▶ **Task instructions**: All records below are to be set down exactly, each character intact.

** Given records follows **

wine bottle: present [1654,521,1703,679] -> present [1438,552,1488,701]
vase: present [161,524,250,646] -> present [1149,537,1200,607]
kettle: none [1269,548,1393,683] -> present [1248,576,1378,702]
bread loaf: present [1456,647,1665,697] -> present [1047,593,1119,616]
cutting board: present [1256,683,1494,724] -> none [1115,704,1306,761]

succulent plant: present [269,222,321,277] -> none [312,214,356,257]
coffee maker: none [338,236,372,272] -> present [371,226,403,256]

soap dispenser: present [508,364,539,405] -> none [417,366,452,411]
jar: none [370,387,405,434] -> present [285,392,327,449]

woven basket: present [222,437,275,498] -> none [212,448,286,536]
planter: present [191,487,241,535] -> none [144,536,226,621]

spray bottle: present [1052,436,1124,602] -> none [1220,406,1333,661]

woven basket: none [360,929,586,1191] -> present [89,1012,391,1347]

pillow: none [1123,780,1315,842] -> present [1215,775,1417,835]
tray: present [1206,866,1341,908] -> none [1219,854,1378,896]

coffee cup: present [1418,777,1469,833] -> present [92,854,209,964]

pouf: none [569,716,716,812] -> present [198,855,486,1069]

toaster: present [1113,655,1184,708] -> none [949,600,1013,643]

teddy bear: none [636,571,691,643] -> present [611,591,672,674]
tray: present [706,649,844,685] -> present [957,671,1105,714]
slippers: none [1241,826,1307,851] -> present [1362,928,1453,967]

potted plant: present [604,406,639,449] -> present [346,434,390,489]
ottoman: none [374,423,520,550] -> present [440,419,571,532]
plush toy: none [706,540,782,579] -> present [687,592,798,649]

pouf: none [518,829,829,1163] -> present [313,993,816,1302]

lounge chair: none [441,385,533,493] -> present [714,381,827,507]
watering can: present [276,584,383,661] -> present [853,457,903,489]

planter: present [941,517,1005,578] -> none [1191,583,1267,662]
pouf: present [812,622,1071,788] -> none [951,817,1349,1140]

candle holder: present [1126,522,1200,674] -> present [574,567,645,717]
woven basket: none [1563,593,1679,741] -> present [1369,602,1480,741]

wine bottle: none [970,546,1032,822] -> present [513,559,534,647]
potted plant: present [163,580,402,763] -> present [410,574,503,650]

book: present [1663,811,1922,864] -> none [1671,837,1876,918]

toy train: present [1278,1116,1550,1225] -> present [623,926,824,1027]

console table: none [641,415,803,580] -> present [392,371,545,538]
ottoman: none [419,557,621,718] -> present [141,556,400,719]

** End of Given records **

▶ **Answer space**:
wine bottle: present [1654,521,1703,679] -> present [1438,552,1488,701]
vase: present [161,524,250,646] -> present [1149,537,1200,607]
kettle: none [1269,548,1393,683] -> present [1248,576,1378,702]
bread loaf: present [1456,647,1665,697] -> present [1047,593,1119,616]
cutting board: present [1256,683,1494,724] -> none [1115,704,1306,761]

succulent plant: present [269,222,321,277] -> none [312,214,356,257]
coffee maker: none [338,236,372,272] -> present [371,226,403,256]

soap dispenser: present [508,364,539,405] -> none [417,366,452,411]
jar: none [370,387,405,434] -> present [285,392,327,449]

woven basket: present [222,437,275,498] -> none [212,448,286,536]
planter: present [191,487,241,535] -> none [144,536,226,621]

spray bottle: present [1052,436,1124,602] -> none [1220,406,1333,661]

woven basket: none [360,929,586,1191] -> present [89,1012,391,1347]

pillow: none [1123,780,1315,842] -> present [1215,775,1417,835]
tray: present [1206,866,1341,908] -> none [1219,854,1378,896]

coffee cup: present [1418,777,1469,833] -> present [92,854,209,964]

pouf: none [569,716,716,812] -> present [198,855,486,1069]

toaster: present [1113,655,1184,708] -> none [949,600,1013,643]

teddy bear: none [636,571,691,643] -> present [611,591,672,674]
tray: present [706,649,844,685] -> present [957,671,1105,714]
slippers: none [1241,826,1307,851] -> present [1362,928,1453,967]

potted plant: present [604,406,639,449] -> present [346,434,390,489]
ottoman: none [374,423,520,550] -> present [440,419,571,532]
plush toy: none [706,540,782,579] -> present [687,592,798,649]

pouf: none [518,829,829,1163] -> present [313,993,816,1302]

lounge chair: none [441,385,533,493] -> present [714,381,827,507]
watering can: present [276,584,383,661] -> present [853,457,903,489]

planter: present [941,517,1005,578] -> none [1191,583,1267,662]
pouf: present [812,622,1071,788] -> none [951,817,1349,1140]

candle holder: present [1126,522,1200,674] -> present [574,567,645,717]
woven basket: none [1563,593,1679,741] -> present [1369,602,1480,741]

wine bottle: none [970,546,1032,822] -> present [513,559,534,647]
potted plant: present [163,580,402,763] -> present [410,574,503,650]

book: present [1663,811,1922,864] -> none [1671,837,1876,918]

toy train: present [1278,1116,1550,1225] -> present [623,926,824,1027]

console table: none [641,415,803,580] -> present [392,371,545,538]
ottoman: none [419,557,621,718] -> present [141,556,400,719]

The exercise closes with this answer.